• Assigned task: Return only the final portion of the entries: the line with "651 190 104.81" and every line after it, each one exact.

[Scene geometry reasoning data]

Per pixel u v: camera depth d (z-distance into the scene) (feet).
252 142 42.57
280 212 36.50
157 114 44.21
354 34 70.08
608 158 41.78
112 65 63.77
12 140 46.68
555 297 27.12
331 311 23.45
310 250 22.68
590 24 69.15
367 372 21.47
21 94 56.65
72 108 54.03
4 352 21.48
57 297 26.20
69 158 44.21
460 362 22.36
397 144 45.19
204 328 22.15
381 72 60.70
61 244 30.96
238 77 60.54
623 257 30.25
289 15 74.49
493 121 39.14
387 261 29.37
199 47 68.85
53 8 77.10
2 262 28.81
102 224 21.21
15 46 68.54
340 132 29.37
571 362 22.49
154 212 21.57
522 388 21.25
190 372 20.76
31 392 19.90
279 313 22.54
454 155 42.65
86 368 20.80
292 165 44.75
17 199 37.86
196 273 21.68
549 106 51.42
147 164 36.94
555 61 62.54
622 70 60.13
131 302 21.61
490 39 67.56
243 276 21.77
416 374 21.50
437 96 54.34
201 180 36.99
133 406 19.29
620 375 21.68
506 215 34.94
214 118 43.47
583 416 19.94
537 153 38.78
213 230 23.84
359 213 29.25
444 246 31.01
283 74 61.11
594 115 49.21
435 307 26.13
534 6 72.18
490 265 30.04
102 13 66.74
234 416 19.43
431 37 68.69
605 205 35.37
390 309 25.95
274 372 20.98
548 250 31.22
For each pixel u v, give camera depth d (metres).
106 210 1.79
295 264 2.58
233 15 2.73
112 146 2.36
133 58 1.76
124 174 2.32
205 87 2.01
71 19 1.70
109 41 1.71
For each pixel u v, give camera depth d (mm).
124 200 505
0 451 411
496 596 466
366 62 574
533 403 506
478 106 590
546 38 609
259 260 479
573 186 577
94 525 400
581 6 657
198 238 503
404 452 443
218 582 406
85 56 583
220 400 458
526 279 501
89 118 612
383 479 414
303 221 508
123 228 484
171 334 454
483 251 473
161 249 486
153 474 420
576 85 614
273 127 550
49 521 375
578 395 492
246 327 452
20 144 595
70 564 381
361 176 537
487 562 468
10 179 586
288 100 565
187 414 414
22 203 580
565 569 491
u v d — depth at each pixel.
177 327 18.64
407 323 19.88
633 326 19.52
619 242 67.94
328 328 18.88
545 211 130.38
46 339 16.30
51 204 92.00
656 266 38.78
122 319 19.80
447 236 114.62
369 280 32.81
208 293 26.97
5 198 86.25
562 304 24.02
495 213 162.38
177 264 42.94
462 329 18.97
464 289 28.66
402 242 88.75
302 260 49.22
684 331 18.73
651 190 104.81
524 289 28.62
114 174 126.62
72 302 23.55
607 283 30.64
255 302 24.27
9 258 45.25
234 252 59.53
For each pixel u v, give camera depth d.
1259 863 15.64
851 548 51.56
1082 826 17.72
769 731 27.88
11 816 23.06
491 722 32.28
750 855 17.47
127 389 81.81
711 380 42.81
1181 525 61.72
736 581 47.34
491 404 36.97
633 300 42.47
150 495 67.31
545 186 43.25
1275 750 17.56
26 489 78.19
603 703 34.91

• Answer to the exercise:
651 190 104.81
524 289 28.62
114 174 126.62
72 302 23.55
607 283 30.64
255 302 24.27
9 258 45.25
234 252 59.53
For each pixel u v, give camera depth d.
1259 863 15.64
851 548 51.56
1082 826 17.72
769 731 27.88
11 816 23.06
491 722 32.28
750 855 17.47
127 389 81.81
711 380 42.81
1181 525 61.72
736 581 47.34
491 404 36.97
633 300 42.47
150 495 67.31
545 186 43.25
1275 750 17.56
26 489 78.19
603 703 34.91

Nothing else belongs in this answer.